Friday, August 4, 2017

What could've been

It was hard not to see my son and his sister together and not wonder what could've been.

It was hard to feel her hugs and not wonder what could've been.

It was hard to see pictures of the three of us together and not wonder what could've been.

But I'm so thankful to see what is and not have to wonder what could've been.

The adoption could have been successful, and she would have missed her beautiful life with a mom, an aunt, and grandparents and cousins to love and be loved on as an only child. She would have missed that undivided love and attention that she so deserved and needed that I never could have given her between three children.

The adoption could have been successful, and David may have struggled immensely as being the odd one out, the sibling that didn't grow up with the other two, that didn't share the same connection or memories.

The adoption could have failed, and I may never have connected with Julian, thus meaning I never would have known anything more about those kids.

The adoption could have failed, and I may not have ever known that Juan David would still need a family two and a half years later.

The adoption could have failed, and I might not have ever seen Colombia or known why God ever put Colombia on our hearts.

The adoption could have failed, and we may never have attempted adoption again.

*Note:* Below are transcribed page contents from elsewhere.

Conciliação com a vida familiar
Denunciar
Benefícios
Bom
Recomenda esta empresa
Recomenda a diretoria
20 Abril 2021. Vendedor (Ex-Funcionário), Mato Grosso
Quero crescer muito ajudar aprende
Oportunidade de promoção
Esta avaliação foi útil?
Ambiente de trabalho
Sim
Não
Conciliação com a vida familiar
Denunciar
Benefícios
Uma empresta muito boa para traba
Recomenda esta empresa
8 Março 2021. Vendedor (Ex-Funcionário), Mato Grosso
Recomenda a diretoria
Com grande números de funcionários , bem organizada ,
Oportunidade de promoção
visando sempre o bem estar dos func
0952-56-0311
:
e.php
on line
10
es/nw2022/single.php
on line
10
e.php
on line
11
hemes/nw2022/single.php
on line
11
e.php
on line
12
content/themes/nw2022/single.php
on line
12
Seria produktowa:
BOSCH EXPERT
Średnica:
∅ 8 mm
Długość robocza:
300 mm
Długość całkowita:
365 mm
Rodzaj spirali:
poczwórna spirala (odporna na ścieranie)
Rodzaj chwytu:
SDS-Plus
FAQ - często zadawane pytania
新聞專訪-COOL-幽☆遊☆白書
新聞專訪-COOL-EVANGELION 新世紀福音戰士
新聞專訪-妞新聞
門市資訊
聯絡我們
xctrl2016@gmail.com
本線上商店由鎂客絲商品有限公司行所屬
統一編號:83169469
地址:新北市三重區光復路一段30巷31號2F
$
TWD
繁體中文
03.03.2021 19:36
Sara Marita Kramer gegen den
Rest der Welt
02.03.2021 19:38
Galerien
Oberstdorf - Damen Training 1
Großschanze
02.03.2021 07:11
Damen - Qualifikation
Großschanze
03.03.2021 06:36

The adoption could have failed, and I could have been left with a gaping hole in my heart, never knowing why.

Juan's adoption could have been successful, and we may have never known a thing about his sister again.

Juan's adoption could have been successful, and then we could have been left to wonder about his sister for the rest of his life, leaving a hole in his heart that could never be filled.

Our trip to Spain could have happened, but her mom could been guarded, keeping us at an arm's distance, not fully letting us in.

Our trip to Spain could have been successful, but we could have spent a ton of money, visited unfamiliar places, and left disconnected from the little girl we went to see.

Our trip to Spain could have been successful, but we could have hugged, said goodbye, and thanked God for closure, rather than an open door.

So rather than regret not seeing what could've been, I'm so grateful for what really is rather than all the scenarios of what could've been.